Thursday, December 13, 2018

Patrick Swayze Christmas Barstool 2018.



After what feels like an eternity I’m finally capable of digging myself out from under the weight of endless coursework. Ya know what I’ve found upon this glimpse of freedom? It’s almost Christmas! I mean sure I knew far enough in advance to put up the tree and outdoor stuff but it hardly feels like I’ve done anything seasonal. With less than two weeks to go before the big event I’d say it’s fine time to go full-on jolly. Reaching the necessary level of holiday spirit requires the right inspiration. I need a task of such ehterial value that it would postivily guarantee a hot injection of holiday spirit. Knowing there is only one project fit for such spiritual enlightenment I turned to the most ancient and sacred of traditions, the Patrick Swayze Christmas Barstool.

Originally mentioned in a song by Mystery Science Theater 3000, this tradition is hardly one of my own creation though I am a devoted follower. During my years of celebrating this practice I have worked towards constant improvement by including some of the teachings of Dinosaur Dracula’s Halloween Mood Table. The core outline of the project is to decorate a seat of some kind, preferably a barstool but couches and ottomans are acceptable alternatives. Any religious or heathen belief is valued under the wise teaching is Swayze, so feel free to deck this thing out with menorahs or Star Wars ornaments. Most of all you should strive to use whatever oddities you have lying around to create a tacky holiday display, extra points if you manage to include his holiness Patrick Swayze.

Going into this years model I was very excited as the flipped over couch I used for the Halloween mood table was still in place, allowing for an extra roomy variation. Admitted not every piece of my vision came true. There were no table cloths or tree skirts large enough to hide the totes of auction items hiding underneath and I’ve yet to arrange a twisted version of the nativity featuring the likes of Ultraman and Leatherface. With enough time and inspiration I may yet put a little extra work into this one as the season progresses. Given the materials on hand though I’d say it managed to come out a winner It is both less than I’d imagined yet better than I’d hopped. Does that make any sense?
Lining the outside of the couch base are gold pearls and some extra thick garland which are both draped along the front thanks to a couple of stocking hangers, one snowman, the other reindeer. Originally there was a third hanger in the center but Santa got in the way of things forcing me to switch to good old scotch tape. The top display is lined with a strand of multi-colored lights that snake up the small tree on the right along with some bells. I can’t begin to impart the bizarre difficulty of this task as so many strands are half-dead this year. Remember how LED was supposed to eliminate such issues?

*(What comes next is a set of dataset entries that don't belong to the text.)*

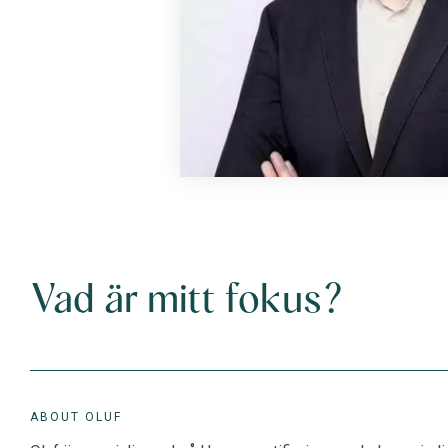
Vad är mitt fokus?
ABOUT OLUF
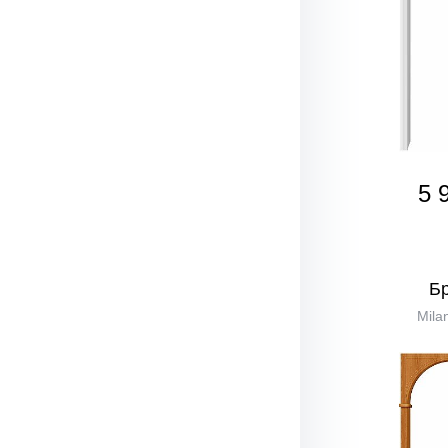
5 
Б
Mila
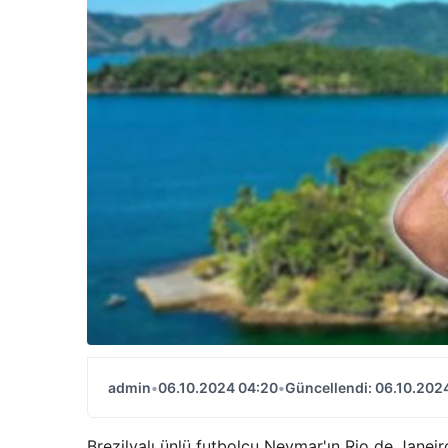
admin
•
06.10.2024 04:20
•
Güncellendi: 06.10.202
Brezilyalı ünlü futbolcu Neymar'ın Rio de Janeir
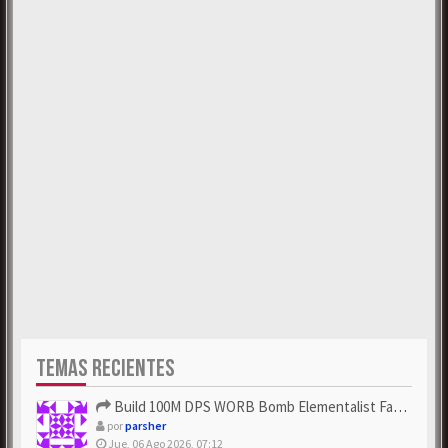
TEMAS RECIENTES
Build 100M DPS WORB Bomb Elementalist Fast - Grab POE Curren...
por
parsher
Jue, 06 Ago 2026, 07:12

On the left end of the table we have a classic ceramic tree. When I say classic I mean it, this thing is old enough to likely be coated in lead paint. Should every article from now on become dramatically worse just blame the holly jolly chemicals slipping into my bloodstream.

At the heart of everything lies the stool which is largely decorated in the same manner as last year with two key additions. First should be quite obvious which is a Krampus mask. If we’re to honor the greatest holiday heroes of all time surely we should include this supernatural disciplinarian. The mask was made by Trick or Treat studios based on the delightful Krampus movie from a few years back and while it is actually one of the dark elves from that film it is the most like a traditional depiction of the Christmas demon. Neat thing is we originally order a different, cheaper, mask only to end up with this one. It’s almost impossible to wear but as a decoration it’s a thing of true beauty. Best of all the slowly changing colors of the fiber-optic light strand give the mask a variety of different moods. Upon entering the basement you could encounter anything from laid-back Krampus to fiery eyes of rage Krampus.

Even with the relative ease at which this project came together there was still a missing final touch. Thinking quickly I remembered that the recent cleaning of the book shelves left me with some very basic metal bookends to use as display stands. I then reached towards our movie stash to retrieve the reason for the season, everyone's favorite movie, Roadhouse. Now the saint of fancy footwork can watch over us from his perch. Think of it as Swayze is the guiding star of Bethlehem and Jesus is his new Saturday night thing.

Somehow the completion of this project fills me with a sense of peace. It no longer matters that I still have a test to finish. I have the spirit of Swayze reminding me to be nice until it comes time to not be nice. Though the regularity of postings has been spotty lately that's all about to change. Winter break is here and there's plenty of items I want to share with you all. Plus the spring courses promise to be far less punishing so we should be fairly stable for a while. I hope to be back with something new in a couple days. Until then I encourage you all to dig out your remaining decorations and attack that chair nobody sits in. Swayze will bless you.